Work instruction 1
From the listing of stored data, copy out exactly the part that opens with the line containing "Can you tell" and closes with the line containing "0.188588, 0.487892, 0.337490]]".

Document excerpt

Addressing the Money Problem: Funding Adaptation
How will adaptation practitioners respond to the gap in current funding? How can collaboration within networks improve financial stability?
One of the greatest challenges facing adaptation practitioners is securing adequate and sustained financing for critical adaptation projects. The ongoing withdrawal or reduction of funding sources has left many practitioners without the resources they need to implement and advance their work. For this session, we are accepting proposals that highlight creative, innovative, and effective methods for financing adaptation projects. Proposals should explore real-world examples of creative or novel mechanisms supporting the financing of adaptation projects. Proposals can include collaborative financing models between the public and private sectors. Proposals that explicitly address the historical and ongoing barriers faced by underserved and underrepresented communities in accessing funding for adaptation efforts will be given high priority.
Building Climate-Resilient Health Systems Through Adaptation
What innovations have been made in the field to improve the integration of climate adaptation into public health and other healthcare efforts and planning? How is adaptation being used to address a growing mental health crisis?

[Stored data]

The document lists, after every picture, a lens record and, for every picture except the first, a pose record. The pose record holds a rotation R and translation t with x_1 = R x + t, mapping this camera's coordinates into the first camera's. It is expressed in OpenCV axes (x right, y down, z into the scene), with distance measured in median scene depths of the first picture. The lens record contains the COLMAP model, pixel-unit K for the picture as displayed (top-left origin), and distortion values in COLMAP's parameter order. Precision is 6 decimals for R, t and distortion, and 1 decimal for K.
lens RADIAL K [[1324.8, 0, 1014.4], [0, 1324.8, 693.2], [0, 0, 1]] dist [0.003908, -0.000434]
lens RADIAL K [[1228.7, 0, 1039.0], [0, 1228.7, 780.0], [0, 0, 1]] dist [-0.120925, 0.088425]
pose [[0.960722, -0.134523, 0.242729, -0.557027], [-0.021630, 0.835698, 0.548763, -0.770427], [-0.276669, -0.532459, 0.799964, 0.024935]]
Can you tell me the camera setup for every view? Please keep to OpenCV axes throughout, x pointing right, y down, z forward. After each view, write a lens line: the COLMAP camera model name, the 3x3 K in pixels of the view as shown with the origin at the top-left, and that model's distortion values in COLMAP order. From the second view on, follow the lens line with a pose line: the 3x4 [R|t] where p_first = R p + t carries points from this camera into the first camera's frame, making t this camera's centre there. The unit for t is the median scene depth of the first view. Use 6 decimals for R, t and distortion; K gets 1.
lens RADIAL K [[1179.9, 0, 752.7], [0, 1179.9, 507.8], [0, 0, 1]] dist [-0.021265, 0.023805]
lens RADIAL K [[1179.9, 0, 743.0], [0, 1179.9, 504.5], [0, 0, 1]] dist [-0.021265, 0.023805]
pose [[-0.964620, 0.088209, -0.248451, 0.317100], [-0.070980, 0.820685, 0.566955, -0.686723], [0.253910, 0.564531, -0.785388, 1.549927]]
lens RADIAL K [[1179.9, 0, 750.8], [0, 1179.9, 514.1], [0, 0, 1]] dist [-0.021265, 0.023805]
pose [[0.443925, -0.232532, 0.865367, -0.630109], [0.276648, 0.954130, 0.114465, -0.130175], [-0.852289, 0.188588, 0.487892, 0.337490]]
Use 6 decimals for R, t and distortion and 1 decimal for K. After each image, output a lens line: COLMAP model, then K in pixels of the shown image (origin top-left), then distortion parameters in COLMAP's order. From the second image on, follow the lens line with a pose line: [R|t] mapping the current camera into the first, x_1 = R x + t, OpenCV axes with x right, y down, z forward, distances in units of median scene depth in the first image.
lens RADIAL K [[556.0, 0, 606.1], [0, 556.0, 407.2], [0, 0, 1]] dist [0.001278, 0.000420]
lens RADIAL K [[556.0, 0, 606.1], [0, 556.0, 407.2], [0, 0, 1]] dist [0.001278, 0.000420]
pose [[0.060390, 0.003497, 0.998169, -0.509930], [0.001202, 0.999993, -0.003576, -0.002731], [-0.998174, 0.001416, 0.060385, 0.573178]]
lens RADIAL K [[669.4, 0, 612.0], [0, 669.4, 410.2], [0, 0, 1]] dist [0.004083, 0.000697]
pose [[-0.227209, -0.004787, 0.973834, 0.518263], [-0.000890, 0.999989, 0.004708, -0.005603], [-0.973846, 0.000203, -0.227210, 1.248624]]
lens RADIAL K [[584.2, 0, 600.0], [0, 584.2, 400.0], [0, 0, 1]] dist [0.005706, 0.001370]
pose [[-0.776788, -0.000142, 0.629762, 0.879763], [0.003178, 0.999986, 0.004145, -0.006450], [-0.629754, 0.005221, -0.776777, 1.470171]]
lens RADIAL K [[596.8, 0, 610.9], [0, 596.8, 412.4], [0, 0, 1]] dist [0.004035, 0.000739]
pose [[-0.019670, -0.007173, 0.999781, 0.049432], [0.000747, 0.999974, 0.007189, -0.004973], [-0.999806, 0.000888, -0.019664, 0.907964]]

Work instruction 2
Reproduce without changes the part of the session descriptions on adaptation that opens with the words containing "Building Climate-Resilient Health" and closes with "mental health crisis?".

Your response 1
Can you tell me the camera setup for every view? Please keep to OpenCV axes throughout, x pointing right, y down, z forward. After each view, write a lens line: the COLMAP camera model name, the 3x3 K in pixels of the view as shown with the origin at the top-left, and that model's distortion values in COLMAP order. From the second view on, follow the lens line with a pose line: the 3x4 [R|t] where p_first = R p + t carries points from this camera into the first camera's frame, making t this camera's centre there. The unit for t is the median scene depth of the first view. Use 6 decimals for R, t and distortion; K gets 1.
lens RADIAL K [[1179.9, 0, 752.7], [0, 1179.9, 507.8], [0, 0, 1]] dist [-0.021265, 0.023805]
lens RADIAL K [[1179.9, 0, 743.0], [0, 1179.9, 504.5], [0, 0, 1]] dist [-0.021265, 0.023805]
pose [[-0.964620, 0.088209, -0.248451, 0.317100], [-0.070980, 0.820685, 0.566955, -0.686723], [0.253910, 0.564531, -0.785388, 1.549927]]
lens RADIAL K [[1179.9, 0, 750.8], [0, 1179.9, 514.1], [0, 0, 1]] dist [-0.021265, 0.023805]
pose [[0.443925, -0.232532, 0.865367, -0.630109], [0.276648, 0.954130, 0.114465, -0.130175], [-0.852289, 0.188588, 0.487892, 0.337490]]

Your response 2
Building Climate-Resilient Health Systems Through Adaptation
What innovations have been made in the field to improve the integration of climate adaptation into public health and other healthcare efforts and planning? How is adaptation being used to address a growing mental health crisis?